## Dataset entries
..........
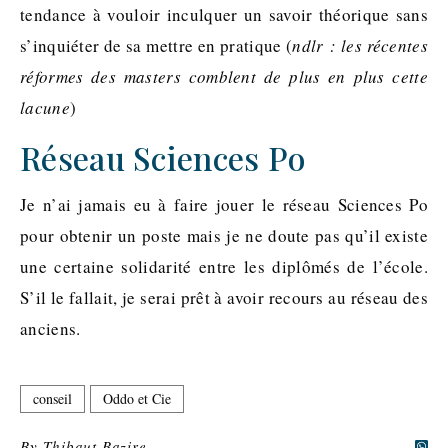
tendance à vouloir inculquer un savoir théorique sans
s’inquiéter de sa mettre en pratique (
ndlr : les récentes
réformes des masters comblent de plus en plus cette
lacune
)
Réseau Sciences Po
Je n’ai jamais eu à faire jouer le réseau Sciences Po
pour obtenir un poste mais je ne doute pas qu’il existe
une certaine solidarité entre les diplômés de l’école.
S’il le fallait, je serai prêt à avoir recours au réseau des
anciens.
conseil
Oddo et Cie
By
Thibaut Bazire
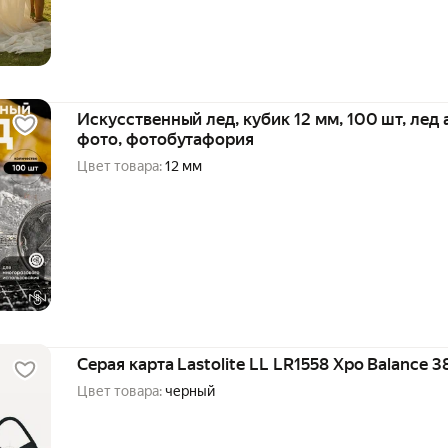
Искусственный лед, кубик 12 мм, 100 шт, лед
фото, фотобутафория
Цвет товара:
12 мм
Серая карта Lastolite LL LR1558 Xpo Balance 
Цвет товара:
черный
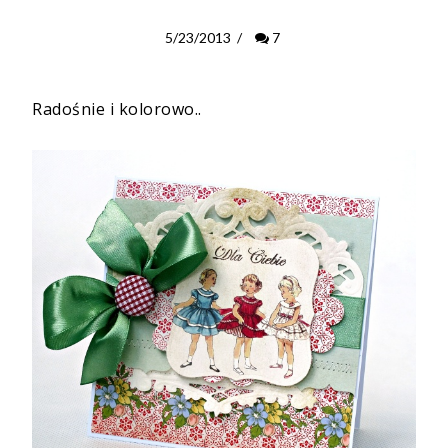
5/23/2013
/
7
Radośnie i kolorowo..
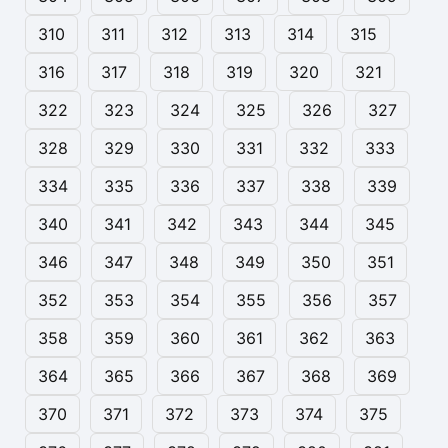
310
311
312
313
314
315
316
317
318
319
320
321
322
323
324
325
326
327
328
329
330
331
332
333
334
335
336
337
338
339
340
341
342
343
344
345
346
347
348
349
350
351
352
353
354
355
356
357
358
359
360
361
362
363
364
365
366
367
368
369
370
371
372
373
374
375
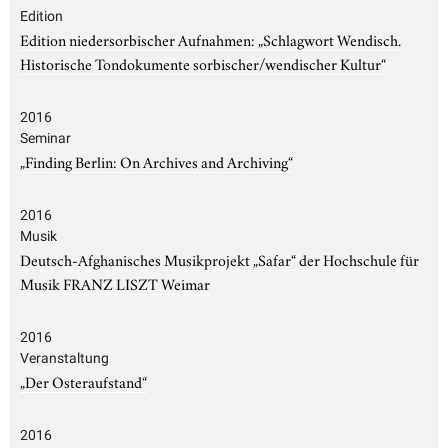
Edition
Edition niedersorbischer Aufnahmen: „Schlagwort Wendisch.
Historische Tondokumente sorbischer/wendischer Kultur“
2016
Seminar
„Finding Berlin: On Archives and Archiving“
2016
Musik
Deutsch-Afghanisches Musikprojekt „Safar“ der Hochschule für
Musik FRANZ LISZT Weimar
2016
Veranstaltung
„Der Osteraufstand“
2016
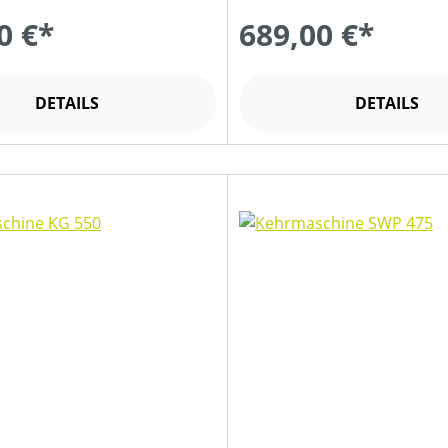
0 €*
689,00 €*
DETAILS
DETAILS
..........
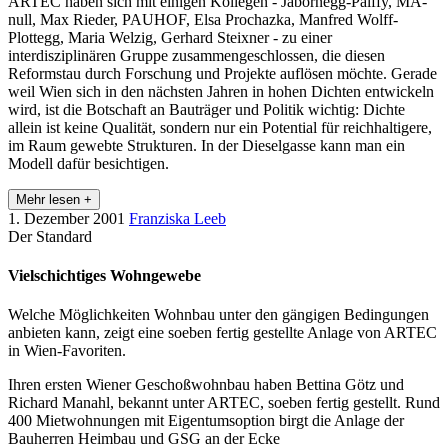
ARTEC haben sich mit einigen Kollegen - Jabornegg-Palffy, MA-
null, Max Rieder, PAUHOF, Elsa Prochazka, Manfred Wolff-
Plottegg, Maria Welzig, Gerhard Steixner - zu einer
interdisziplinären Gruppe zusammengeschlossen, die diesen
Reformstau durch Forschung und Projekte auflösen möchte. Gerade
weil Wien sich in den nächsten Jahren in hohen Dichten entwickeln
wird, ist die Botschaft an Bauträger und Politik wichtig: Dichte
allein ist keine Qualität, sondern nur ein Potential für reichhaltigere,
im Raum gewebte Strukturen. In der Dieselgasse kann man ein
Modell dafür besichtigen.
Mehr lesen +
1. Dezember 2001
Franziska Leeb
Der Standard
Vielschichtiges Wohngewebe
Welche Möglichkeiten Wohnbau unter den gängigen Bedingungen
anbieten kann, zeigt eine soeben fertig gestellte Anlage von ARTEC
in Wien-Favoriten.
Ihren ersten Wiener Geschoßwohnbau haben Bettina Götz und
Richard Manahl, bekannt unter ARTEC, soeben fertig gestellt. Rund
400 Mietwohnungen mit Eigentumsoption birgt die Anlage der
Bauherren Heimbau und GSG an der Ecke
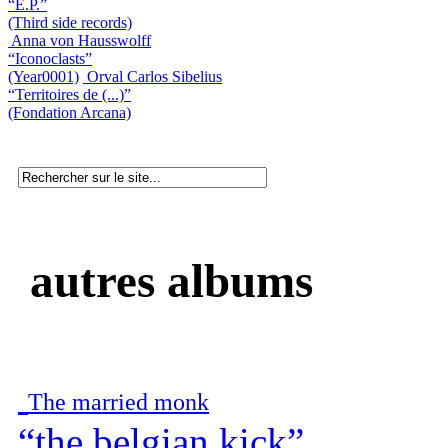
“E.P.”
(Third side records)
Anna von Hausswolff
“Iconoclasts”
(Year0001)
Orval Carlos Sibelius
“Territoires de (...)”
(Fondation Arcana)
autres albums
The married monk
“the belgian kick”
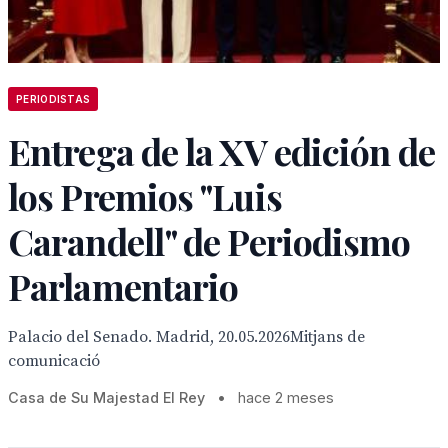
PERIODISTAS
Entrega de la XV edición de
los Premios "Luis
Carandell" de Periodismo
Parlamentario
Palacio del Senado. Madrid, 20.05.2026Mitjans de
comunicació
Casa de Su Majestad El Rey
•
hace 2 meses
..........
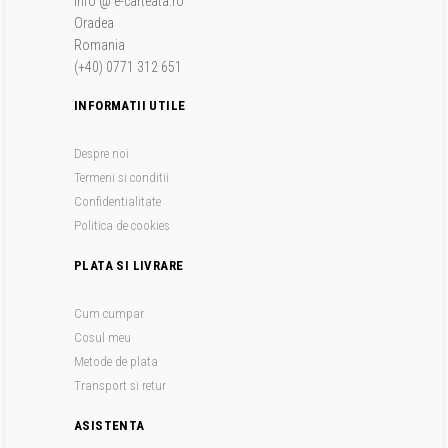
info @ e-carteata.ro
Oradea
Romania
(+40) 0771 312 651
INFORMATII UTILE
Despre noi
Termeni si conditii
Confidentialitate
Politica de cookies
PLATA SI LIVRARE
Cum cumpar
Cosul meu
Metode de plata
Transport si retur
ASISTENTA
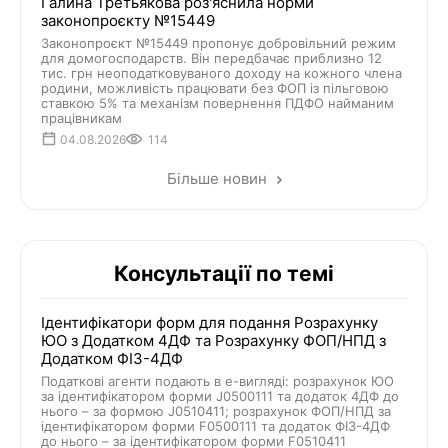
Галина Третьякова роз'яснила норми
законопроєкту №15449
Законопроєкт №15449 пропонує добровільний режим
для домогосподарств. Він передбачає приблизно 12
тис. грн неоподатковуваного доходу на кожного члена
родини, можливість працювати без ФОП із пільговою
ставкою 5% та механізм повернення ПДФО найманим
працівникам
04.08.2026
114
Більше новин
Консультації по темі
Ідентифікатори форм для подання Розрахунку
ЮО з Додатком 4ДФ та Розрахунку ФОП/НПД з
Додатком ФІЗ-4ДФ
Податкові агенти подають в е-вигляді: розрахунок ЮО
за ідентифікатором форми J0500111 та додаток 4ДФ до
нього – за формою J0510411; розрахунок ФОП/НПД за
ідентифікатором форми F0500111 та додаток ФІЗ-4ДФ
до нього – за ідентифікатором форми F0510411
..........
## Exercise goal
Copy the lines above exactly, starting with the line that contains "(+40) 0771 312 651" and ending with the line that contains "до нього – за ідентифікатором форми F0510411", and leave out any pictures.

## Response for this exercise
(+40) 0771 312 651
INFORMATII UTILE
Despre noi
Termeni si conditii
Confidentialitate
Politica de cookies
PLATA SI LIVRARE
Cum cumpar
Cosul meu
Metode de plata
Transport si retur
ASISTENTA
Галина Третьякова роз'яснила норми
законопроєкту №15449
Законопроєкт №15449 пропонує добровільний режим
для домогосподарств. Він передбачає приблизно 12
тис. грн неоподатковуваного доходу на кожного члена
родини, можливість працювати без ФОП із пільговою
ставкою 5% та механізм повернення ПДФО найманим
працівникам
04.08.2026
114
Більше новин
Консультації по темі
Ідентифікатори форм для подання Розрахунку
ЮО з Додатком 4ДФ та Розрахунку ФОП/НПД з
Додатком ФІЗ-4ДФ
Податкові агенти подають в е-вигляді: розрахунок ЮО
за ідентифікатором форми J0500111 та додаток 4ДФ до
нього – за формою J0510411; розрахунок ФОП/НПД за
ідентифікатором форми F0500111 та додаток ФІЗ-4ДФ
до нього – за ідентифікатором форми F0510411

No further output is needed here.